The not-so-open OpenXML
Friday, February 16th, 2007I must say that I’m very proud of my company! This article explains why.
MSFT’s always used their economic power to impose their products to people/organizations. Now they should be really pissed that someone is using their own processes to fight them.
I haven’t read the msft open letter, but from this article on itwire there are two interesting sentences:
The open letter ignores the fact at least seven countries also submitted formal objections to Open XML becoming an international standard. All up, nineteen countries submitted comments and objections.

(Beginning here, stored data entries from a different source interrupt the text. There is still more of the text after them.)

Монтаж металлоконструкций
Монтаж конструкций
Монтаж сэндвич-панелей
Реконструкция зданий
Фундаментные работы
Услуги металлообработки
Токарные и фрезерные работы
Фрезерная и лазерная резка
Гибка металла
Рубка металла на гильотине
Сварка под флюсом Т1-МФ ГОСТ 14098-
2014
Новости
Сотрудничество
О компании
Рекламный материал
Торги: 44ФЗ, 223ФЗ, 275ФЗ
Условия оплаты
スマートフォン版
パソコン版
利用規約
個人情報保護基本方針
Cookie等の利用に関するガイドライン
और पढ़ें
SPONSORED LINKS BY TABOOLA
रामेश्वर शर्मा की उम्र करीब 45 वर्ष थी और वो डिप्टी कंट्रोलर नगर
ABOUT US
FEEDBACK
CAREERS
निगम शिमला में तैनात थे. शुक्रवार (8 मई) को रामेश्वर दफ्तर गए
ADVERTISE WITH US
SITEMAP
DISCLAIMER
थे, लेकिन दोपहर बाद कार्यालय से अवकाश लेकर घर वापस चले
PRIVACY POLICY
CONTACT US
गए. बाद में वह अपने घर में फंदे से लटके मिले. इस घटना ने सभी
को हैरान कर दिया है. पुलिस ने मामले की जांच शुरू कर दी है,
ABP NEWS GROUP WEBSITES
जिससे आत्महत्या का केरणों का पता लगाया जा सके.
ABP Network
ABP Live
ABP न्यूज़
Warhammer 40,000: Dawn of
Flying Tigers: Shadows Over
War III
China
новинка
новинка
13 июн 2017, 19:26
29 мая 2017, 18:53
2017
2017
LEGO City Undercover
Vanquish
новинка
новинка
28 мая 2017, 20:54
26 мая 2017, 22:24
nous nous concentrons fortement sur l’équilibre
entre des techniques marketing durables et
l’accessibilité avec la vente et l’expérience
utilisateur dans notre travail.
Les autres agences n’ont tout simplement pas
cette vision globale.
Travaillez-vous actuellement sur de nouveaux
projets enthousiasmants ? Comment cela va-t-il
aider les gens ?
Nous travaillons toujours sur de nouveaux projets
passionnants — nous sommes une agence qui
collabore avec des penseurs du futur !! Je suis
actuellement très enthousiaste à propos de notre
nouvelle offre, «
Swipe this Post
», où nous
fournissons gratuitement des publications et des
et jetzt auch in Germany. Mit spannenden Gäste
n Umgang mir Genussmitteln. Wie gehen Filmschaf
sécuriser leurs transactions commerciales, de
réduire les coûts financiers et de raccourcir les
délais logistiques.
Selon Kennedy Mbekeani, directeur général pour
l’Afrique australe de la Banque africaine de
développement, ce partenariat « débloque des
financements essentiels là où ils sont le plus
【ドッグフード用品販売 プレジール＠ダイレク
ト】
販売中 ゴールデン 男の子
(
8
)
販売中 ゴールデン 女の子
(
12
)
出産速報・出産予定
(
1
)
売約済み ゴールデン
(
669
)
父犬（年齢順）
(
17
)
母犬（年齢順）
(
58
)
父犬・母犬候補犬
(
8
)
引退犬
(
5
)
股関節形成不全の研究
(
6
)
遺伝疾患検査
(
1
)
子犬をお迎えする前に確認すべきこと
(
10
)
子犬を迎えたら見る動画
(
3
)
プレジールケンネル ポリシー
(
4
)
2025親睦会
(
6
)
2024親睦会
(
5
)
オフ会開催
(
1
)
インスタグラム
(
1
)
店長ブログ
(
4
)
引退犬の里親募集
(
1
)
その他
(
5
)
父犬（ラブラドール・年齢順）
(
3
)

We can see that the world is opening their eyes. OpenSource tools and formats are becoming a viable and much less expensive alternative, so worldwide organizations now have the cheese and the knife on their hands. I believe the goal of this countries is to get OpenXML to be really OPEN and a TRUE standard, what would lead to free or low price office suites to work with it thus saving the exorbitant of MSFT Office.
While Microsoft describes Open XML as open source, it’s not licensed in a fashion that proponents of open source licensing would recognise as being open. Rather than granting users open source-like rights to the format, the license consists of a promise by Microsoft not to sue those who use the format. It also leaves the standard open to drop in proprietary code.
This is a pearl! Besides not really opening the format to the community, they promise not to sue the people who uses the format. If there is something I don’t trust, that is a promise from a corporation whose goal is just to make money regardless of moral values, even more when that company has had unfair practices in the past and which only goal is to have a monopoly on the software world.